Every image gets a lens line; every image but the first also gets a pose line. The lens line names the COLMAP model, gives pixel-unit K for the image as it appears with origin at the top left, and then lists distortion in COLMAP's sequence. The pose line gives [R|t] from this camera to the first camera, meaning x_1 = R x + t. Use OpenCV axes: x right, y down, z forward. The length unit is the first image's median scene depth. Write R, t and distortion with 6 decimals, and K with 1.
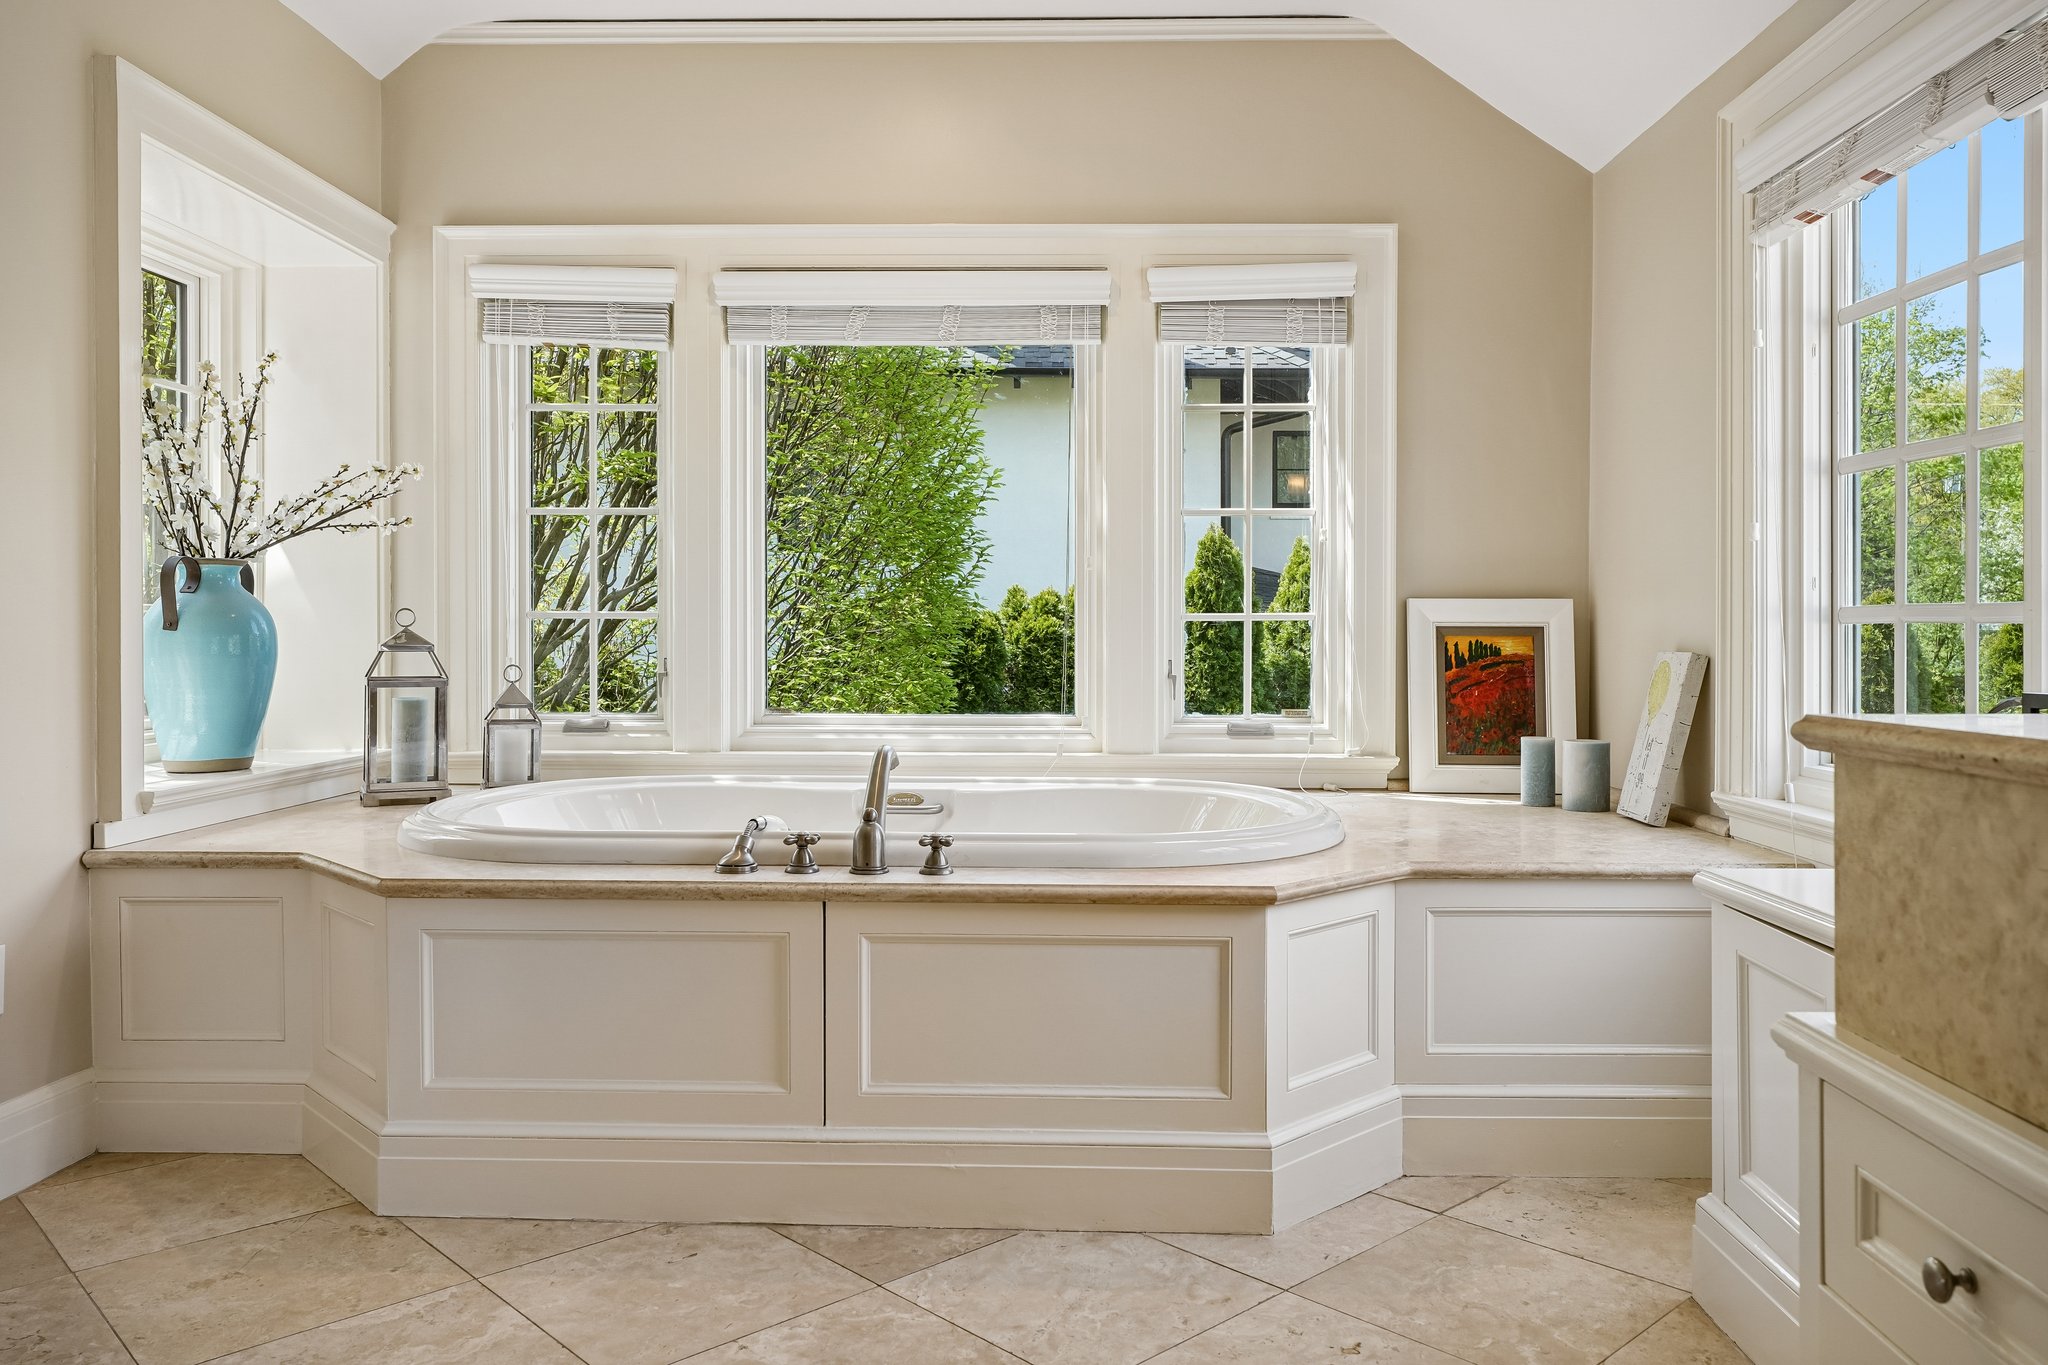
lens RADIAL K [[1497.7, 0, 1045.3], [0, 1497.7, 632.4], [0, 0, 1]] dist [0.002985, -0.001229]
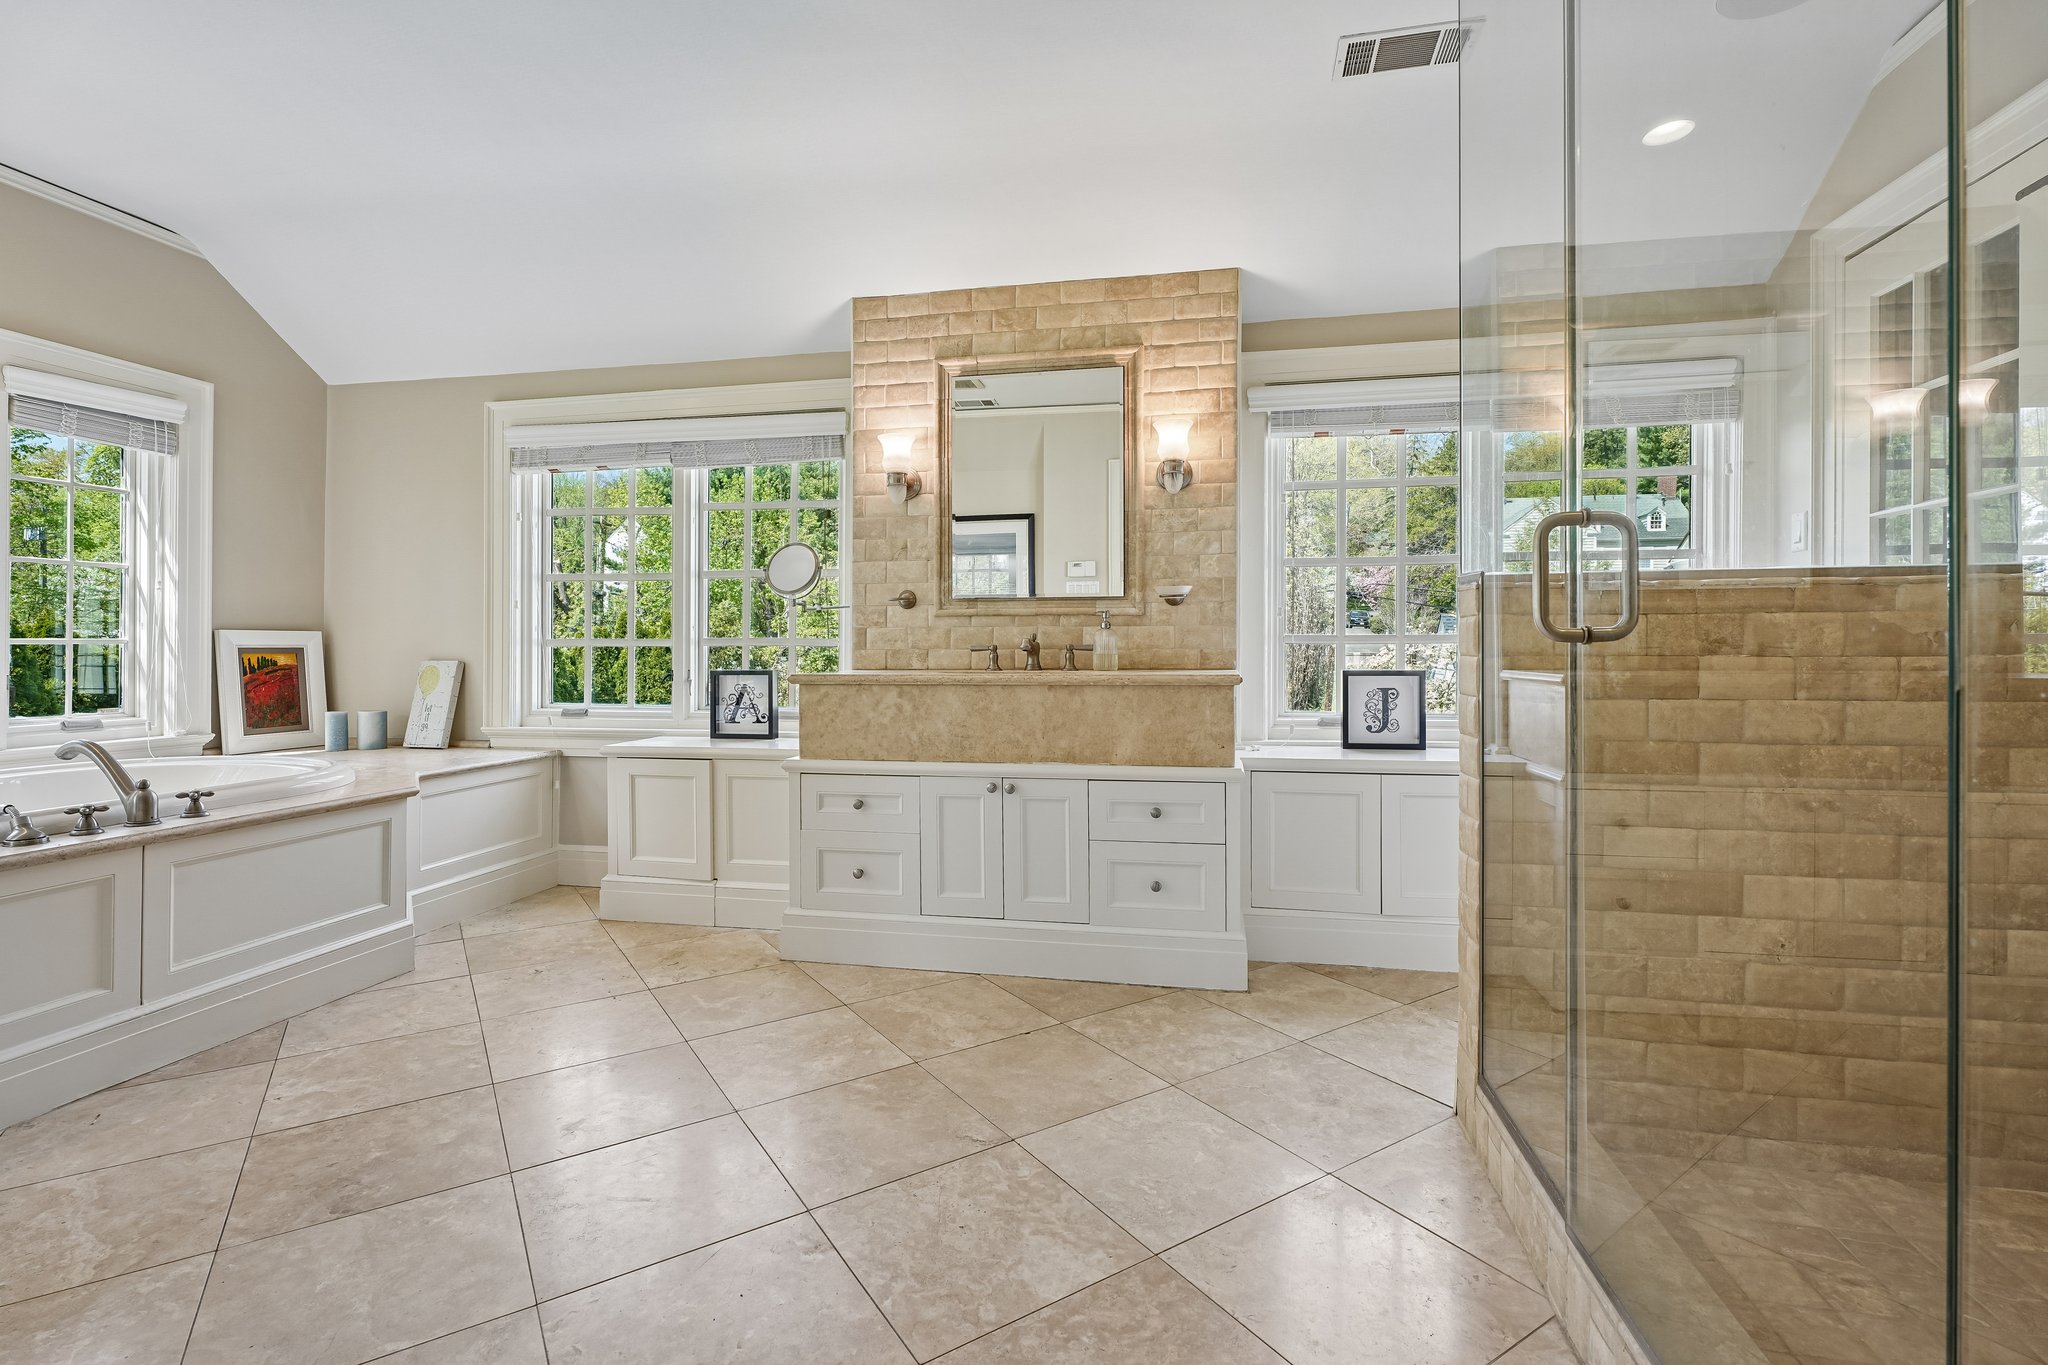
lens RADIAL K [[935.7, 0, 1025.5], [0, 935.7, 645.9], [0, 0, 1]] dist [-0.000955, 0.000111]
pose [[0.185560, -0.001490, 0.982632, -0.779875], [0.001989, 0.999997, 0.001141, -0.007791], [-0.982631, 0.001743, 0.185563, 0.015566]]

## [Goal of the exercise]
Return the whole listing word for word. Pictures stay out of it.

## [Output]
Every image gets a lens line; every image but the first also gets a pose line. The lens line names the COLMAP model, gives pixel-unit K for the image as it appears with origin at the top left, and then lists distortion in COLMAP's sequence. The pose line gives [R|t] from this camera to the first camera, meaning x_1 = R x + t. Use OpenCV axes: x right, y down, z forward. The length unit is the first image's median scene depth. Write R, t and distortion with 6 decimals, and K with 1.
lens RADIAL K [[1497.7, 0, 1045.3], [0, 1497.7, 632.4], [0, 0, 1]] dist [0.002985, -0.001229]
lens RADIAL K [[935.7, 0, 1025.5], [0, 935.7, 645.9], [0, 0, 1]] dist [-0.000955, 0.000111]
pose [[0.185560, -0.001490, 0.982632, -0.779875], [0.001989, 0.999997, 0.001141, -0.007791], [-0.982631, 0.001743, 0.185563, 0.015566]]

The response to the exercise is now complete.